→ **ТЕКСТ ДЛЯ ЧТЕНИЯ**:
────────────────
Дали был для хиппи не просто модным художником. Они почти молились на него, он стал их «культовым» персонажем. Они считали его «галлюциногенным». Они считали его своим, одним из них, в том числе и потому, что он выступал за свободу сексуальных отношений. Бесспорное подтверждение тому: «Битлз» купил одну волосинку из его усов за пять тысяч долларов.

В Кадакесе, где запрещенные наркотики – soft [538] и не то чтобы soft – достать было совсем не трудно, хиппи заполонили все пляжи и разгуливали со значками на груди, надписи на которых гласили: «ЛСД тает в голове, а не в руках». Дали частенько навещал их лагерь и приводил оттуда домой целую толпу дорафаэлевских красавцев и красавиц, пол которых не поддавался определению, поскольку все они носили длинные волосы и были одеты в балахоны, разрисованные цветами. Вскоре хиппи все чаще и чаще стали сами приезжать к нему в Порт‑Льигат, совершая своего рода паломничество, поскольку Дали стал примером для подражания, символом свободы и нонконформизма, если не сказать больше – одним из тех гуру, что вдохновляли их любимых эстрадных певцов.

Поначалу Гала терпела эти визиты, но вскоре уже не могла скрывать своего раздражения: их дом в Порт‑Льигате подвергался настоящему нашествию хиппи. Это уже был не дом, а какой‑то цирк, а окружение Дали стало больше походить на сборище бродяг, чем на королевскую свиту.
────────────────
→ **СОХРАНЁННЫЕ ДАННЫЕ**:
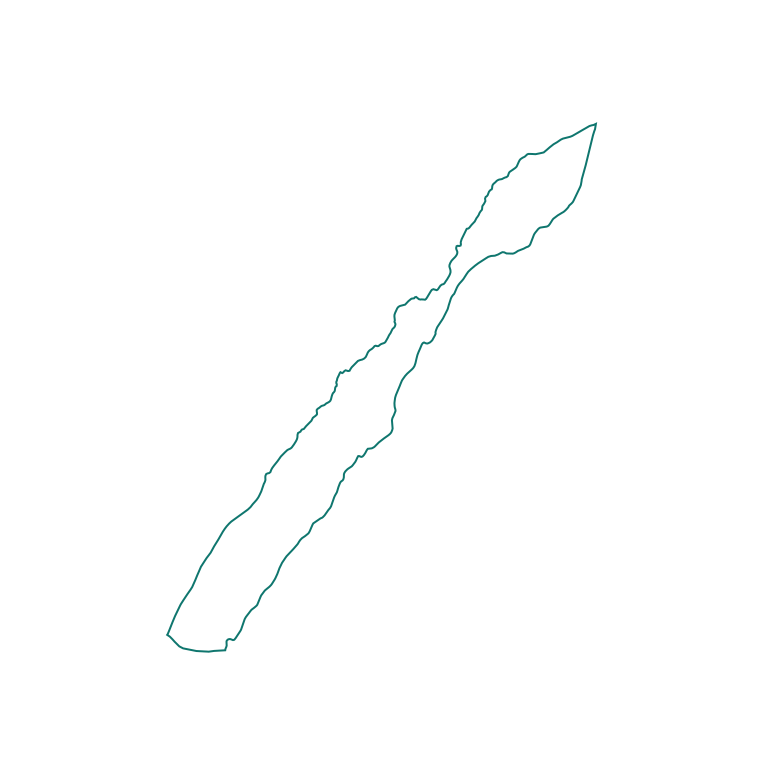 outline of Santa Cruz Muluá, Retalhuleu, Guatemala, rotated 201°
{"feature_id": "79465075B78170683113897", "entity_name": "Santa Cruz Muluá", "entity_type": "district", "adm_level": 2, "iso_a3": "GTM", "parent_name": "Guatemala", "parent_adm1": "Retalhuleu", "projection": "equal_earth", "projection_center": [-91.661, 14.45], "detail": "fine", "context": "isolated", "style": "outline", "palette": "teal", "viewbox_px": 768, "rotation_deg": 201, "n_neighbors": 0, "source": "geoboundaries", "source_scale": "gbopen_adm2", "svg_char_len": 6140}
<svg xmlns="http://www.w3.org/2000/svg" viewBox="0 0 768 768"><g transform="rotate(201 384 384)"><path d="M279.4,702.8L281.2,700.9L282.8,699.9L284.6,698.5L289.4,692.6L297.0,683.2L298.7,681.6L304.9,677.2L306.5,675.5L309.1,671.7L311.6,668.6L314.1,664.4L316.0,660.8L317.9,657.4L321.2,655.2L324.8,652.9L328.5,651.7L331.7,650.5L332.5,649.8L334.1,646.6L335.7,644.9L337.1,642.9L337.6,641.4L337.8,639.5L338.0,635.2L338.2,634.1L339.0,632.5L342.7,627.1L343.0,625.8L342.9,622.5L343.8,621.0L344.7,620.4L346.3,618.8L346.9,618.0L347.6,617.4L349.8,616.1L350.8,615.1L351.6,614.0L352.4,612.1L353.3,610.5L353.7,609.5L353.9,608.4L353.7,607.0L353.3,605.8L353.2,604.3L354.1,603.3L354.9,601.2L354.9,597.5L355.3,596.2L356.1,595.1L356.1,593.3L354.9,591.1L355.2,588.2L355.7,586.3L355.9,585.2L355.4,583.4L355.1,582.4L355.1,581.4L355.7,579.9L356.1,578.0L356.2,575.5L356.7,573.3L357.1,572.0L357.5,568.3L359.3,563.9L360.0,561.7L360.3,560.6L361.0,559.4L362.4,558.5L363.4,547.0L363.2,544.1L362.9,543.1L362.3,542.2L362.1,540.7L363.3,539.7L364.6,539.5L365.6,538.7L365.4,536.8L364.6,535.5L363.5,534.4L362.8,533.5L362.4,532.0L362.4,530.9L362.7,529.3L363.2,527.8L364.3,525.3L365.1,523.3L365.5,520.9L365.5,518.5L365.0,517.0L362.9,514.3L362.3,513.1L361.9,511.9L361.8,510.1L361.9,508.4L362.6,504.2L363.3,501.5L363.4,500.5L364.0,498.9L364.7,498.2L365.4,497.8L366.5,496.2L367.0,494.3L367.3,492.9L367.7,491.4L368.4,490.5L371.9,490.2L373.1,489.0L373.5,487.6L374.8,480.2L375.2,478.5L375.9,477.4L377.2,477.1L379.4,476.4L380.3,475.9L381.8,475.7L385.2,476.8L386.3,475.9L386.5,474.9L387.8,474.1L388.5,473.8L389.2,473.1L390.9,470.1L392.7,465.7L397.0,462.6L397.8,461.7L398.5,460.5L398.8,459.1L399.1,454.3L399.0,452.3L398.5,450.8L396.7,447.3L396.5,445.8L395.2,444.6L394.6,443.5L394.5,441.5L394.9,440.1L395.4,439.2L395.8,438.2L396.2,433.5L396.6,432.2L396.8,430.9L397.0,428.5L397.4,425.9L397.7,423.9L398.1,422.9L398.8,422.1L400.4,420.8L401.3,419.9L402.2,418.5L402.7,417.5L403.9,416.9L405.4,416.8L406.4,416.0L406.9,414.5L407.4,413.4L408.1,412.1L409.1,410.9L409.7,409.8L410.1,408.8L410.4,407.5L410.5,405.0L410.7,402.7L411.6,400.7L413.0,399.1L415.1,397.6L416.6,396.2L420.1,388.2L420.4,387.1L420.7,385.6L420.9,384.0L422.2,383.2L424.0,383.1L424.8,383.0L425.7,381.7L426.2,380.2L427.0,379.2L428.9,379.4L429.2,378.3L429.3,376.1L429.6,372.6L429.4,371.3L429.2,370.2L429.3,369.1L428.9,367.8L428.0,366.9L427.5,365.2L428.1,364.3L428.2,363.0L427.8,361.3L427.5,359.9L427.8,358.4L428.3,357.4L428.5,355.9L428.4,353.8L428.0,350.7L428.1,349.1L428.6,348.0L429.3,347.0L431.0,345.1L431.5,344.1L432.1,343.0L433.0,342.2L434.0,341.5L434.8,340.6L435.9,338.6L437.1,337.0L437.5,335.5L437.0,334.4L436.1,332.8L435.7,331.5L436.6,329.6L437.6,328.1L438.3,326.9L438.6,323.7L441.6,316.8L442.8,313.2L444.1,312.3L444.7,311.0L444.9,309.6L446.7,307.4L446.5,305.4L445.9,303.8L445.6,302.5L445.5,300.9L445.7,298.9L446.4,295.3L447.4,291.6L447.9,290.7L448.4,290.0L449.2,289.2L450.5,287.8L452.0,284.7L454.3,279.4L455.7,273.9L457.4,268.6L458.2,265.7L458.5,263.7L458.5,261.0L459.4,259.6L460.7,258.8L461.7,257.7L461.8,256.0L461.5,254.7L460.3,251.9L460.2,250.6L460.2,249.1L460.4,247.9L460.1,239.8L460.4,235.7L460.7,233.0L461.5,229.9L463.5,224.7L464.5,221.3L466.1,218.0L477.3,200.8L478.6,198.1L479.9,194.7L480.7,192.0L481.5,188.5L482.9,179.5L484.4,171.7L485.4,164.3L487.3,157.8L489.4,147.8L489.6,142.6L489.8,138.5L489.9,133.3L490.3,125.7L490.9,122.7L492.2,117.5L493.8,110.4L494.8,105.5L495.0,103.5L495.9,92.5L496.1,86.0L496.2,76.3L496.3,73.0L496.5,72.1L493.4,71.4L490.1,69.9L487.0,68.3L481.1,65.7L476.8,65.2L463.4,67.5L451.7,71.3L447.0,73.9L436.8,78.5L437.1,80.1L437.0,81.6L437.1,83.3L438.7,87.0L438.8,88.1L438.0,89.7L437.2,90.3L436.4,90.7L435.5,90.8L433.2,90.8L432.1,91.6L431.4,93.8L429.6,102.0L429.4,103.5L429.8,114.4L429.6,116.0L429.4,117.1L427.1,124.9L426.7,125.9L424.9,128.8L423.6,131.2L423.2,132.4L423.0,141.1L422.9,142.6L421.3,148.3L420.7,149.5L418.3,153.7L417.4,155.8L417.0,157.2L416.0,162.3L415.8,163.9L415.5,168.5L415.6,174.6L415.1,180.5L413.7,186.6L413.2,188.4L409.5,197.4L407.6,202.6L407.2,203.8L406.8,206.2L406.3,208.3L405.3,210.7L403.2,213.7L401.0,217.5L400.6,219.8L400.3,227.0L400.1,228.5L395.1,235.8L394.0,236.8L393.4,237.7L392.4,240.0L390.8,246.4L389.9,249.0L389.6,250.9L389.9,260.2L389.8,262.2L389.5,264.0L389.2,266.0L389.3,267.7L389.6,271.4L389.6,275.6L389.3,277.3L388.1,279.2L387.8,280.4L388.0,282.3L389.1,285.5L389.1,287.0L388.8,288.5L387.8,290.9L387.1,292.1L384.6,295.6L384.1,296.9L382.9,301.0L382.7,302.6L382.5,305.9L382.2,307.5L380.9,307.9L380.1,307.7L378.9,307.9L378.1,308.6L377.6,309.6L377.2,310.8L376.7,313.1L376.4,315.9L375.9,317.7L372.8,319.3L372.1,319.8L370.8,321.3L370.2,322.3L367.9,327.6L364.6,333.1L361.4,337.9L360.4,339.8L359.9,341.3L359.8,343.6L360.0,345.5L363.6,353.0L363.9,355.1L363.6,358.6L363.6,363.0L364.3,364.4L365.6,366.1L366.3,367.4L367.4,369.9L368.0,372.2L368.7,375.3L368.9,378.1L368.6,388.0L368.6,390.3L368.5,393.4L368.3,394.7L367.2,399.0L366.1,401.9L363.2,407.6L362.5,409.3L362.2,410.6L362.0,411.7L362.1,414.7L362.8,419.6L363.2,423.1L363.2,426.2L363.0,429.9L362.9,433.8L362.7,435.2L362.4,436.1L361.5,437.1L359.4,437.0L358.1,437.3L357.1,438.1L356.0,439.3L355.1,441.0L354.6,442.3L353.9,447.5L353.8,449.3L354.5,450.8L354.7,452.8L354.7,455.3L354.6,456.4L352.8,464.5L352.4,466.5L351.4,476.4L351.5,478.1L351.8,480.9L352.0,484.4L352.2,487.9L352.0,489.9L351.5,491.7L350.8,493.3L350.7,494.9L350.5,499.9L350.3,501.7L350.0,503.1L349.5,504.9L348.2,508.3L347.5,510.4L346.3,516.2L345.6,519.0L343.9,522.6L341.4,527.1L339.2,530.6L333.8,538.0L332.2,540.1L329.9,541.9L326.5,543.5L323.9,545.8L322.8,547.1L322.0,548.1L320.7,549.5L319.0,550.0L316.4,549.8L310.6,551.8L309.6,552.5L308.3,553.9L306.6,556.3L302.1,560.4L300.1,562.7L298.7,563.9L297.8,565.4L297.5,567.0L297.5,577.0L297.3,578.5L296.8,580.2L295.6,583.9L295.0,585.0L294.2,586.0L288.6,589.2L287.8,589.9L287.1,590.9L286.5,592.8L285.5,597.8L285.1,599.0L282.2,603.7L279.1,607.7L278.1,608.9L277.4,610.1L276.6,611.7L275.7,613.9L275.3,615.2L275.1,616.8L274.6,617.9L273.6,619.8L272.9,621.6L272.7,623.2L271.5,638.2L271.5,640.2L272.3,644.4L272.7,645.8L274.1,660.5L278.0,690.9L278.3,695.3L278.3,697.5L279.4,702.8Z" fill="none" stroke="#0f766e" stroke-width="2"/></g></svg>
────────────────
→ **ЗАДАНИЕ**:
Ответьте на вопросы по тексту о Дали и хиппи.
(а) Что «Битлз» купил у Дали и за какую сумму?
(б) Какая надпись была на значках хиппи в Кадакесе?
(в) На что, по словам текста, стал похож дом в Порт‑Льигате после нашествия хиппи?

→ **ВЫПОЛНЕННОЕ ЗАДАНИЕ**:
(а) Одну волосинку из его усов за пять тысяч долларов.
(б) «ЛСД тает в голове, а не в руках».
(в) Это был уже не дом, а какой‑то цирк.